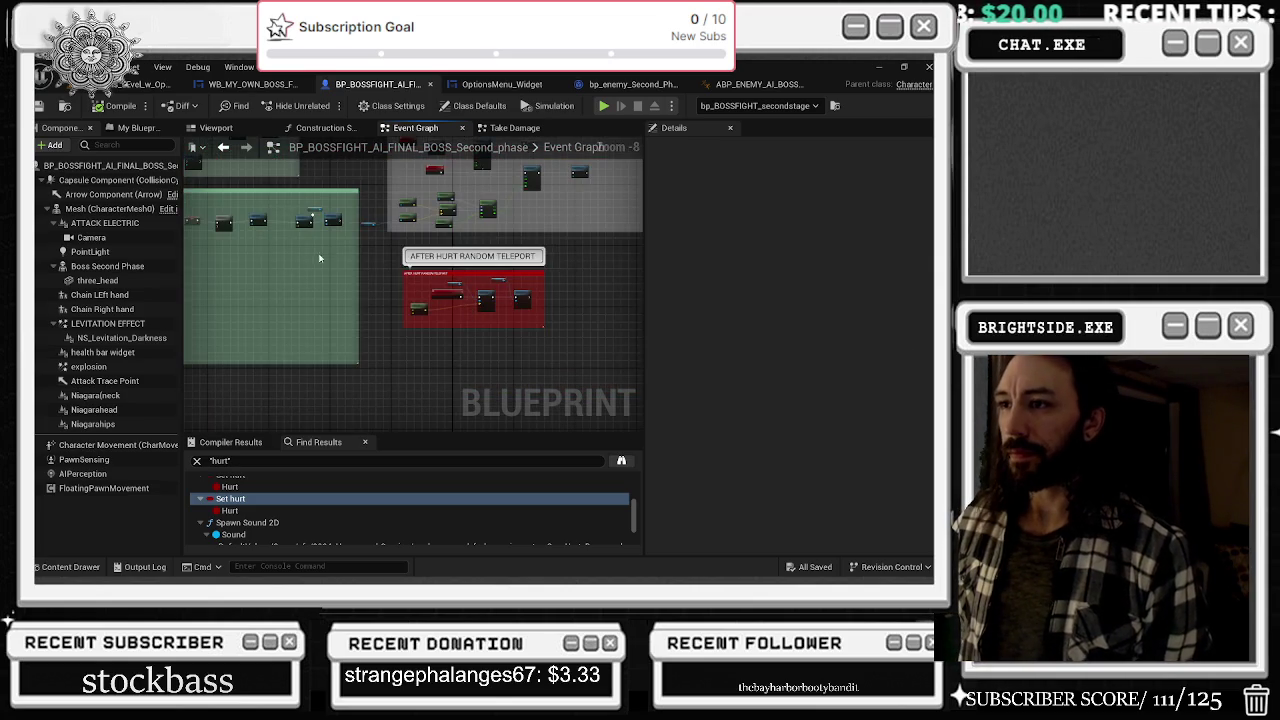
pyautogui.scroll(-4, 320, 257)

--

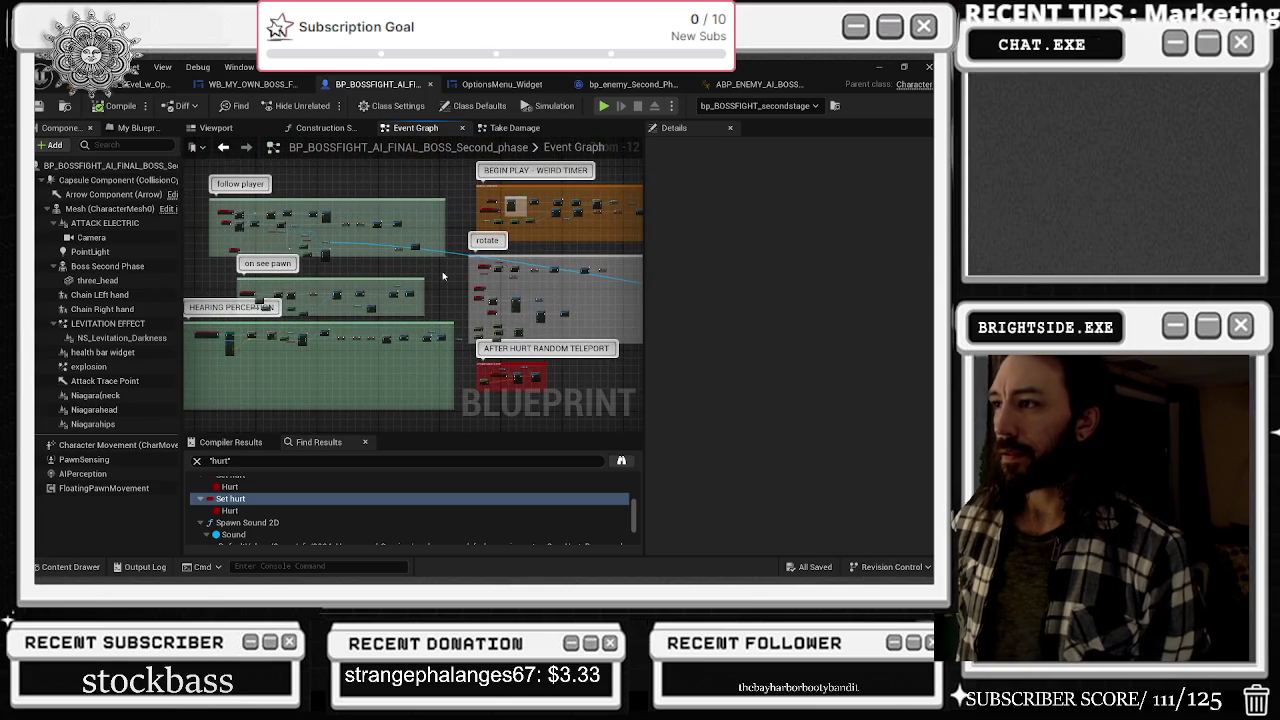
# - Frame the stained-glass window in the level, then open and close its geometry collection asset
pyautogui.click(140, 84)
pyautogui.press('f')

## [Instructions to follow]
Select from the material above each line in which the string "pyautogui" appears, and list those lines.

## [Answer section]
pyautogui.scroll(-4, 320, 257)
pyautogui.click(140, 84)
pyautogui.press('f')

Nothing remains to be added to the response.